Biosynthese für fluorierte Arzneistoffe
Ein neues Verfahren ermöglicht die Verbesserung zahlreicher Medikamente, darunter Antibiotika, Antidepressiva und Cholesterinsenker.
Fluor ist ein kleines Atom mit großer Wirkung: Seit Jahrzehnten nutzt die Pharmaindustrie es, um medizinische Wirkstoffe zu verbessern. So kann Fluor die Bindung eines Wirkstoffs an sein Zielmolekül verbessern, die Verfügbarkeit des Wirkstoffs für den Körper erhöhen oder die Verweildauer des Wirkstoffs im Körper verändern. Bislang erforderte der Einbau des Fluors meist aufwendige chemische Synthesen. Jetzt hat ein Forschungsteam im Fachjournal „Nature Chemistry“ ein biotechnologisches Verfahren dafür vorgestellt.
Fluorierung trotz hohen Aufwands populär
Als „brachial“ bezeichnet Martin Grininger, Professor für Organische Chemie und Chemische Biologie an der Goethe-Universität Frankfurt am Main, die bisherige chemische Methode und benennt als weiteren Nachteil, „dass man in der Auswahl der Position, an die das Fluor angefügt werden soll, sehr eingeschränkt ist“. Trotzdem sind die Vorzüge so groß, dass fast jeder zweite in den USA zugelassene Wirkstoff mit weniger als 100 Atomen Größe mindestens ein Fluoratom enthält.
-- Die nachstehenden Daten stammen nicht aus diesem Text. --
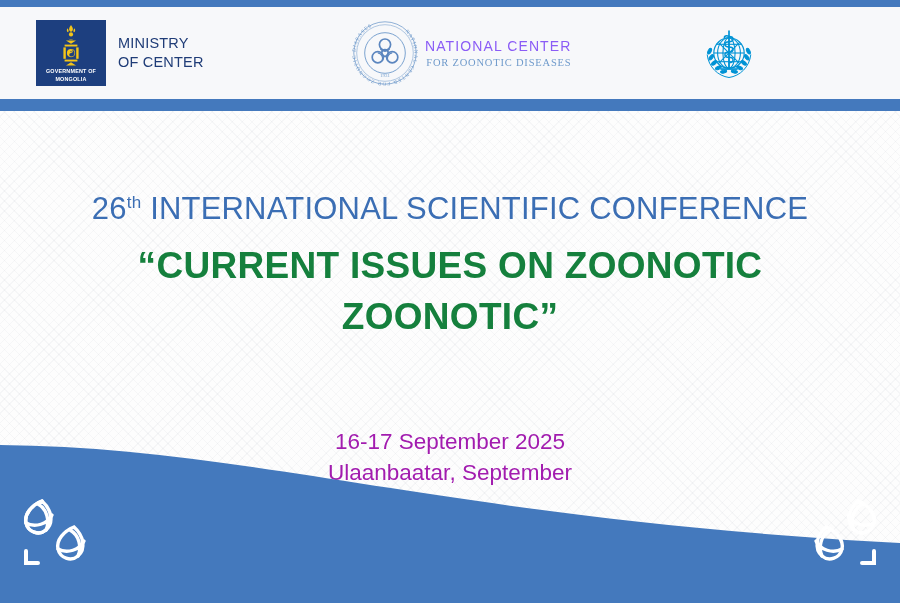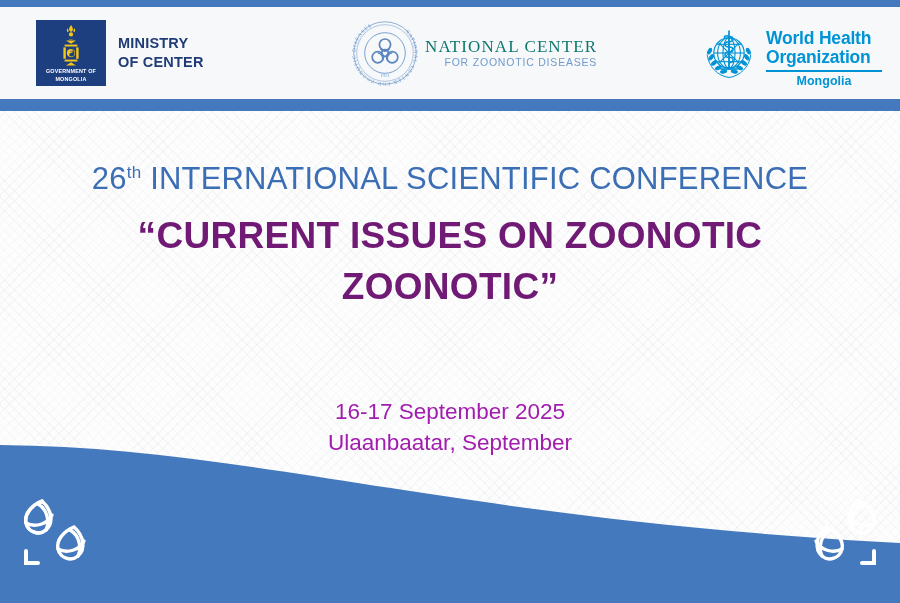--- a/index.html
+++ b/index.html
@@ -48,7 +48,7 @@
     line-height:7px;text-align:center;margin-top:1px;
   }
   .moh-text{
-    margin-left:12px;color:#1f3c77;font-weight:bold;
+    margin-left:12px;color:#1f3c77;font-weight:normal;
     font-size:14.5px;line-height:19px;letter-spacing:.2px;
   }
Grininger und sein Team wollten die schwierige Synthese der Natur überlassen. Lebewesen sind bekanntlich ausgezeichnet darin, mit ihren Enzymen auch komplexe biochemische Reaktionen unter milden Reaktionsbedingungen umzusetzen. Die Fachleute wählten daher ein Bakterium, das natürlicherweise das Antibiotikum Erythromycin bildet. In dessen Biosyntheseweg schleusten sie ein angepasstes Protein aus der Maus ein, das in der Lage ist, Fluor in das Antibiotikum zu integrieren.
Fluor bei der Biosynthese einschleusen
„Wir schleusen die fluorierte Einheit während des Herstellungsprozesses ein, das ist effektiv und elegant“, schildert Grininger einen weiteren Vorteil, „denn es erlaubt die sehr flexible Positionierung des Fluors im Naturstoff, wodurch dessen Wirksamkeit beeinflusst werden kann.“ Tatsächlich konnte das Forschungsteam bereits zeigen, dass der fluorierte Wirkstoff auch gegen Erreger wirkt, die gegen gewöhnliches Erythromycin resistent sind.
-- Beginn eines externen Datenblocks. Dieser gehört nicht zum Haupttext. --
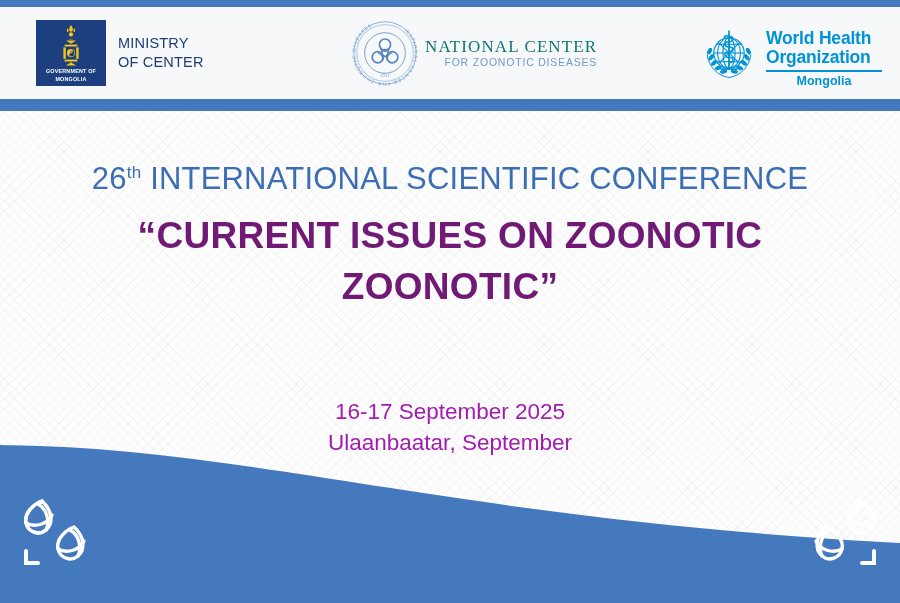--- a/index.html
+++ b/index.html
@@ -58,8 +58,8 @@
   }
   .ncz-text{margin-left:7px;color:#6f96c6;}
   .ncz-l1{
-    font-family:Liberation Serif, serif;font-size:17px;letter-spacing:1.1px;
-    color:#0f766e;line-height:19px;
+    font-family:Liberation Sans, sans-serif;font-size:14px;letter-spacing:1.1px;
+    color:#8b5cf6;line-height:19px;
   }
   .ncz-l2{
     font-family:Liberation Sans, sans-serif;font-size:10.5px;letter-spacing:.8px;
Doch dabei wollen die Forschenden es nicht belassen: „Das Spannende ist, dass wir mit dem Erythromycin einen Vertreter einer ungeheuer großen Stoffklasse fluorieren konnten, den sogenannten Polyketiden“, sagt Grininger. Es seien rund 10.000 Polyketide bekannt und viele würden als Naturstoffmedikamente wie zum Beispiel als Antibiotika, Immunsuppressiva oder Krebsmittel genutzt. „Unser neues Verfahren hat daher ein riesiges Potenzial zur chemischen Optimierung dieser Naturstoffgruppe – bei den Antibiotika vor allem die Überwindung von Resistenzen.“
Start-up soll Verfahren in die Praxis bringen
Das Team testet nun die antibiotische Wirkung weiterer fluorierter Erythromycin-Verbindungen und Polyketide. „Unsere Technologie kann einfach und schnell neue Antibiotika generieren und bietet nun ideale Anknüpfungspunkte für Projekte mit industriellen Partnern“, wirbt Griningers Kollege Mirko Joppe. Ein Start-up soll dabei helfen, das neue Verfahren schnell in die Praxis zu bringen. Die Chancen sind nicht schlecht, denn die Entwicklung neuer Antibiotika ohne Vorarbeit aus der öffentlichen Forschung ist für die Branche oft unwirtschaftlich.